Supplied passage:
★ ★ ★
Sally M. Reis, Ph.D. “found that gifted girls do not want to be considered different from their friends and same-age peers. Indeed, a tendency exists for many females, regardless of age, to try to minimize their differences.
“For many gifted girls, however, the problem becomes more difficult as they become women and their talents and gifts set them apart from their peers and friends.”
But there is also a more insidious problem: “In addition to hiding abilities, some gifted and talented women begin to doubt that they really have abilities.”
From her article Internal barriers, personal issues, and decisions faced by gifted and talented females.
In some talent domains or fields, being different and exceptional is much more supported – such as entertainment. The photo is Anna Paquin, who won an Oscar at age 11 for The Piano. [From my post Anna Paquin and others on realizing multiple talents.]
Hiding is not limited to U.S. culture.
A recent article in the Gifted / talented news feed says “It is estimated that five per cent of the population below 14 years, or about 445,000 Malaysian children from all socio-economic strata and ethnicities, are likely to be gifted and talented.
“Raising a gifted child is not easy. ‘They do everything at the wrong time,’ says one parent. A gifted child told me that he likes doing things that others cannot do. But he does not like it when others tease him, call him names and won’t play chess with him any more.
“He is excited about astrophysics, but he is lonely in learning about it because other children are not as enthusiastic. Hence, he finds it hard to sustain social interactions. Afraid of being ridiculed, teased, resented or ostracised, he goes to great lengths to hide his giftedness.”
From Nurturing the gifted and talented, by SHARIFAH HAPSAH SHAHABUDIN, New Straits Times Mar 16 2009.
Back to the idea of gifted adults and hiding giftedness.
In her article Giftedness in the Workplace: Can the Bright Mind Thrive in Organizations?, Mary-Elaine Jacobsen (author of The Gifted Adult) points out, “Exceptional intellectual and creative abilities can lead to highly successful careers, sometimes in multiple fields… From time to time relatively unfettered bright minds alter the direction of their domain as a whole. Stories of eminent figures fascinate and inspire us.
★ ★ ★
(Items from a data source)

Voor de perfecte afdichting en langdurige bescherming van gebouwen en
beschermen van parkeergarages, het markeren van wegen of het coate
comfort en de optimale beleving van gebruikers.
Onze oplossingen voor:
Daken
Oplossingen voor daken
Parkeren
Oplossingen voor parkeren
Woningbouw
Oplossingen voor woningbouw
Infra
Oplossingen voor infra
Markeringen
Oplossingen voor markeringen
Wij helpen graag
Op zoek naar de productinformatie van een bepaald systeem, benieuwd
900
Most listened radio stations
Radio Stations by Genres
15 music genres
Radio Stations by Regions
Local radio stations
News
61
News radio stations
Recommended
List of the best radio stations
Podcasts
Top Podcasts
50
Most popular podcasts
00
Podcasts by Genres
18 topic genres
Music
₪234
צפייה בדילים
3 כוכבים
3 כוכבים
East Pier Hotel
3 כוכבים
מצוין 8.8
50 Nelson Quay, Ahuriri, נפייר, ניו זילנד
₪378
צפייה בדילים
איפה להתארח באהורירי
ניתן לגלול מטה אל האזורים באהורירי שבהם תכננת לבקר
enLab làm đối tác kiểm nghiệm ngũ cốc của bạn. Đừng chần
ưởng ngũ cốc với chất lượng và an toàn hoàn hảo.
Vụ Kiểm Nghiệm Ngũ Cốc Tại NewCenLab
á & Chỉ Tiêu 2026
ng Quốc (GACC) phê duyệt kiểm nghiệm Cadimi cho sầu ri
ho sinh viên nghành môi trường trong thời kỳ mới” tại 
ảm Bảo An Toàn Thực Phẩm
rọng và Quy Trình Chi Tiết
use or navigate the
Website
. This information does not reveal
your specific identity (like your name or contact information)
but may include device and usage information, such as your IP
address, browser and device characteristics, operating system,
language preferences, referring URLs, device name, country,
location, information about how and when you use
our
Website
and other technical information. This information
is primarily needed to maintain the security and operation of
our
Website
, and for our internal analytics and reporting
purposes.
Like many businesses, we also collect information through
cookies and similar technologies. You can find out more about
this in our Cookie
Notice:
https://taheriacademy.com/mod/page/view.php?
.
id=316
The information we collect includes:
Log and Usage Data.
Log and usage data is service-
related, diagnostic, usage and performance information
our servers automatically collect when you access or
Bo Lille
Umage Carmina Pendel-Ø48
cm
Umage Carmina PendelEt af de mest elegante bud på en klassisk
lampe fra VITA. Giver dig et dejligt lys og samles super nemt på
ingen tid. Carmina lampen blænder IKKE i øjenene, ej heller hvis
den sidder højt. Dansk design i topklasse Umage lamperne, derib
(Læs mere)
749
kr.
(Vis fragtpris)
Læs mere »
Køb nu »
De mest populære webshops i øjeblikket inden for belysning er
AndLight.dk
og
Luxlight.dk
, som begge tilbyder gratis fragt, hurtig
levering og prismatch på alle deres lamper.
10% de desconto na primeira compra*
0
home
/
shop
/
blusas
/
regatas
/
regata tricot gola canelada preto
★ ★ ★
Tasks to complete:
1: In the passage on hiding giftedness, what film did Anna Paquin win an Oscar for?
2: Please rewrite the passage on hiding giftedness from "But there is" to "to U.S. culture.", changing "insidious" to "subtle".

Answers for each item:
1: The Piano.

2:
But there is also a more subtle problem: “In addition to hiding abilities, some gifted and talented women begin to doubt that they really have abilities.”
From her article Internal barriers, personal issues, and decisions faced by gifted and talented females.
In some talent domains or fields, being different and exceptional is much more supported – such as entertainment. The photo is Anna Paquin, who won an Oscar at age 11 for The Piano. [From my post Anna Paquin and others on realizing multiple talents.]
Hiding is not limited to U.S. culture.